“Right.”
She sat up, stretched, and he swore he saw the wolf in the gesture.
When she stood, he remained where he was, blocking her.
“Repeat. Problem?”
“No. I forget you’re short.”
“I’m not short. I’m average. You’re taller than average.”
“You’re short,” he said flatly, and moved aside. “I’ll give this another hour, then I have to move, get some air.”
“I hear that. I wonder who’s in charge of lunch.”
“You’re hungry again?”
“It’s the cycle. It keeps the metabolism on a slow burn. Anyway, another hour or so and we should be able to finish the journal. Did you read any more while I took ten?”
“No.”
“So, I’ll bet you twenty he bangs the goddess. Or she bangs him. I’ve got a feeling she’ll take the lead there.”
Doyle thought of the prissy purple prose. “I’ll wager that. She can do better.”
He picked up the book; she went back to taking notes.
At the end of the hour, Riley held out her hand, palm up. “Pay me.”
“He could’ve been lying. I nailed the moon goddess in the castle on the hill.”
“Pay up.”
Resigned, Doyle dug twenty out of his pocket.
“If we had more journals, I’d go double or nothing the sister goddesses did their own bouncing during the celebration.” Riley stuffed the bill in her pocket. “It follows. We started there, too, on the island. Our bloodlines. It all started there. And more than a millennium later—by my surmise—we’re working our way back there. We’re able to do that because of that bloodline, because each of us has something more, a kind of gift.”
“I was cursed. It wasn’t a gift.”
“I’m sorry.” Sympathy and briskness mixed in her tone. “I’m s
orry for what happened to your brother, and to you. But putting the emotion of it aside, that aspect of you, the curse of immortality is part of the whole. Every one of us brings something special to the table, and together it makes the meal.”
His face, his eyes hardened and chilled.

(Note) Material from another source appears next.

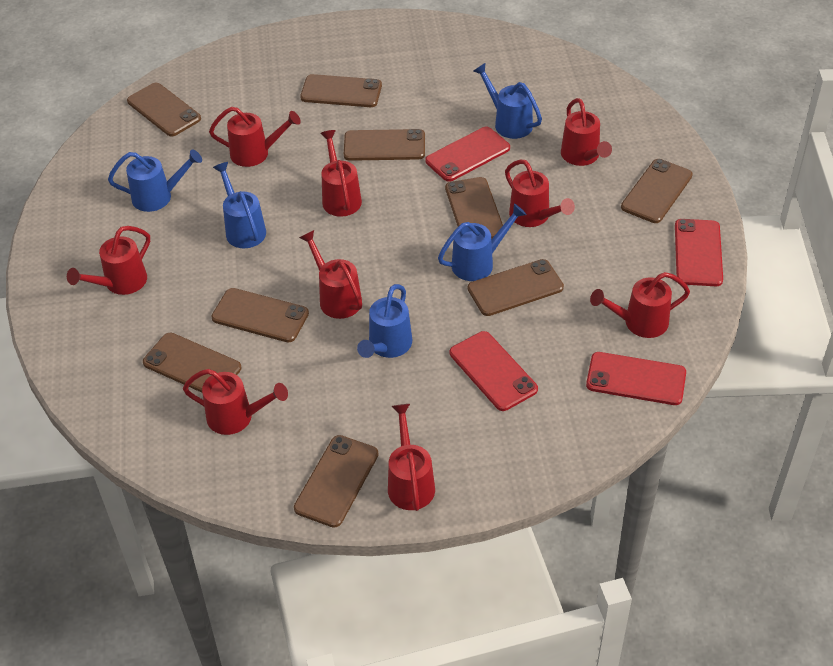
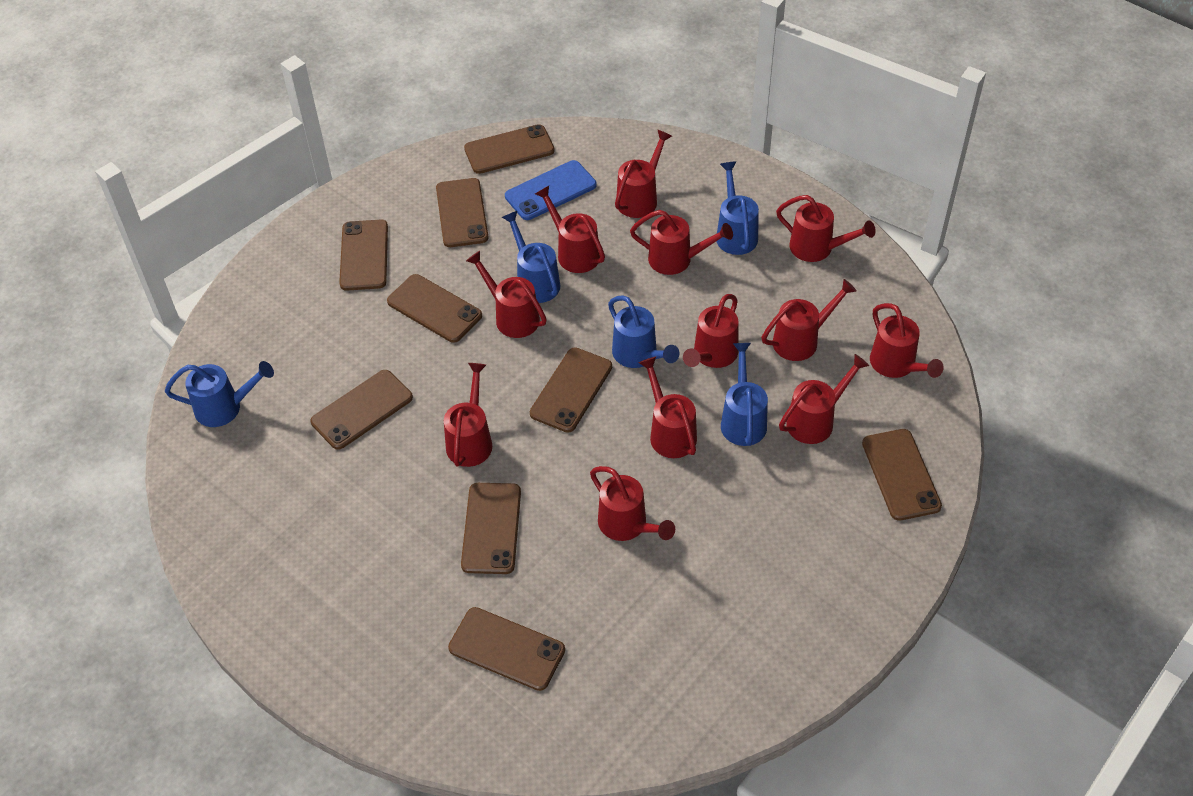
blue phone: none = 0 -> [505,160,597,220] = 1
red phone: [425,127,510,182] [450,331,538,411] [586,352,686,405] [675,219,723,286] = 4 -> none = 0
red watering can: [67,226,150,295] [183,369,288,435] [209,107,301,167] [299,230,362,319] [320,130,362,217] [388,404,435,511] [505,159,575,227] [561,98,612,166] [590,272,690,338] = 9 -> [444,363,492,467] [466,251,547,338] [535,186,605,273] [590,466,675,541] [615,130,672,218] [630,210,733,275] [639,357,697,458] [683,294,739,368] [762,279,857,361] [776,195,876,262] [779,354,869,444] [870,303,944,378] = 12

His voice flashed, iced fire. “You’re saying that my brother was meant to die so I could be cursed?”
She might have answered temper with temper if she hadn’t clearly heard the guilt and grief tangled in it. “I’m not, and there’s no point getting pissed. I’m saying that even if you’d saved him, you’d have been cursed. If the witch had never lured him, there would have been some other connection, altercation. You said yourself you’d searched for Nerezza, for the stars, for hundreds of years. No luck. But you hook up with us, and in a couple months we have two of the stars, and we’ve kicked her ass twice. It was always going to be up to us.”
“And what was he then, my brother, in your surmising? No more than a pawn to lure the knight?”
“He was your brother.” Her tone rolled over the keen edge of his. She didn’t flinch from it. “Why something evil chose him is impossible to say. I’m saying something else chose you, and the rest of us. The journal, for me, adds more weight to that.”
Though she kept her eyes level with the barely banked fury in his, she paused a moment. Now her tone gentled a little. “I’m the last one who’d ever devalue the bond of family. It’s everything. I’m just trying to get a sense of the really big picture, and logic the crap out of it to try to move us forward.”
“Logic’s the least of it though, isn’t it?” He rose again. “I need the air.”
After he strode out, she hissed out a breath. “I’m a freaking scientist,” she uttered in frustration, then picked up her notes and went out to find Sasha—and lunch.
Since everyone appeared to have scattered, she made her way to the kitchen, hunted up the makings for a sandwich.